10 Haziran 2011 Cuma

o kız

yani bana, annesinden duyduğu bir cümleyle 'on dokuz yaşın aşkları unutulmazmış' diyen ve benim hem on dokuz yaşında, hem öncesinde, hem de sonrasında aşık olduğum kız.

*

salı günü. saat yaklaşık öğleden sonra bir...

eminim, çünkü o dersi üç defa aldım. ve hepsinde de kaldım. üçüncü sınıfın yaz okulunda altı kredilik bir dersi ite kaka bb getirince ortalamam ikinin az üzerine taşındı da ancak öyle geçebildim.

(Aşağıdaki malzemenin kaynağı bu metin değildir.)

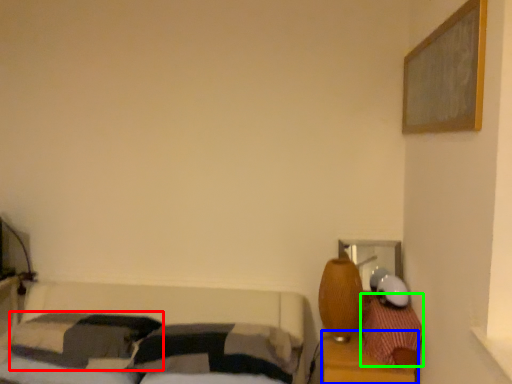
Question: Estimate the real-world distances between objects in this image. Which object is closer to pillow (highlighted by a red box), dresser (highlighted by a blue box) or pillow (highlighted by a green box)?

Choices:
 (A) dresser
 (B) pillow

Answer: (A)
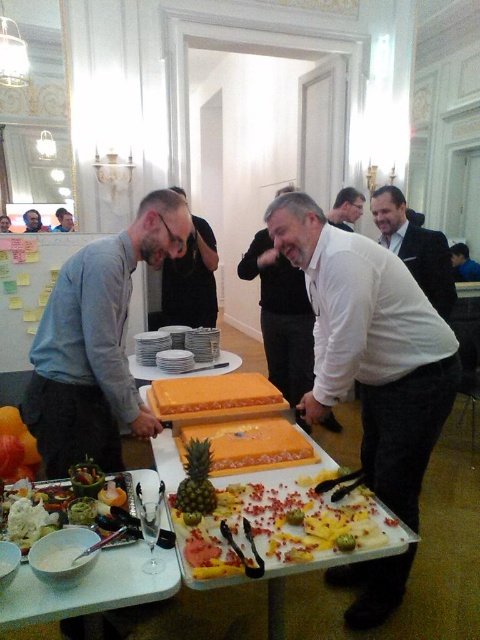
Question: Which point is farther to the camera?

Choices:
 (A) gray shirt at center
 (B) gray fabric shirt at center
 (C) white matte pineapple at center

Answer: (A)

Question: Observing the image, what is the correct spatial positioning of white glossy bowl at lower left in reference to gray shirt at center?

Choices:
 (A) left
 (B) right

Answer: (B)

Question: Among these objects, which one is farthest from the camera?

Choices:
 (A) smooth white shirt at center
 (B) white glossy bowl at lower left
 (C) orange plastic tray at center

Answer: (A)

Question: Which object is the farthest from the gray fabric shirt at center?

Choices:
 (A) gray shirt at center
 (B) dark suit at center
 (C) white glossy bowl at lower left
 (D) white matte pineapple at center

Answer: (C)

Question: Can you confirm if white matte shirt at center is positioned above white glossy plates at center?

Choices:
 (A) yes
 (B) no

Answer: (B)

Question: Does white matte pineapple at center appear over dark suit at center?

Choices:
 (A) no
 (B) yes

Answer: (A)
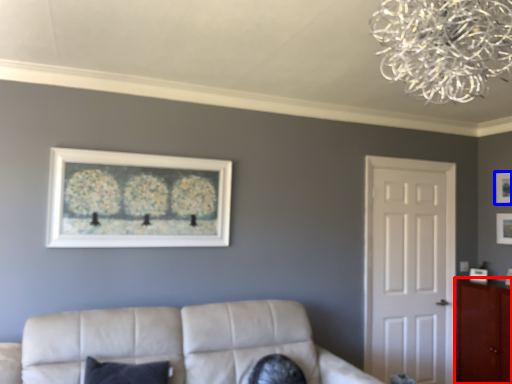
Question: Which object is closer to the camera taking this photo, cabinetry (highlighted by a red box) or picture frame (highlighted by a blue box)?

Choices:
 (A) cabinetry
 (B) picture frame

Answer: (A)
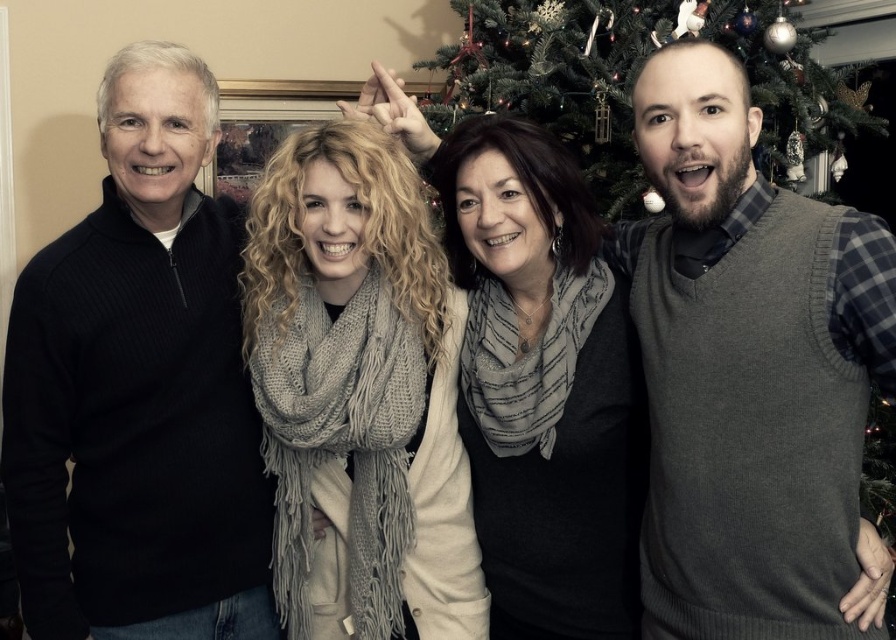
Does black sweater at left appear under knitted scarf at center?

Actually, black sweater at left is above knitted scarf at center.

Image resolution: width=896 pixels, height=640 pixels. What are the coordinates of `black sweater at left` in the screenshot? It's located at (138, 388).

Where is `black sweater at left`? black sweater at left is located at coordinates (138, 388).

Is knitted scarf at center closer to the viewer compared to gray scarf at center?

Yes.

Can you confirm if knitted scarf at center is shorter than gray scarf at center?

No.

Between point (440, 540) and point (505, 419), which one is positioned behind?

Positioned behind is point (440, 540).

Find the location of a particular element. knitted scarf at center is located at coordinates (359, 392).

Can you confirm if knitted scarf at center is wider than green textured christmas tree at upper center?

No, knitted scarf at center is not wider than green textured christmas tree at upper center.

Which is below, knitted scarf at center or green textured christmas tree at upper center?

onu ilk defa o gün, okulun ikinci günü gördüm. bana her defasında ay çiçeği tarlalarını hatırlatan kirpikleri vardı. o kirpikler havalanıp da bana şefkat dolu baktığında ne yapacağımı bilemezdim. sonra kocaman bir gülüşü, o gülüşün bittiği yerde iki tane gamze. her biri girdap ve ben bu defa hangisine kapılsam diye şaşırırdım.

imza kağıdından adını, bir sonraki derse girmeden önce koşa koşa gittiğim kütüphanede adının anlamını öğrendim: ıtırgillerden, acımtırak tatda, aynı zamanda hekimlikte de kullanılan bir bitki.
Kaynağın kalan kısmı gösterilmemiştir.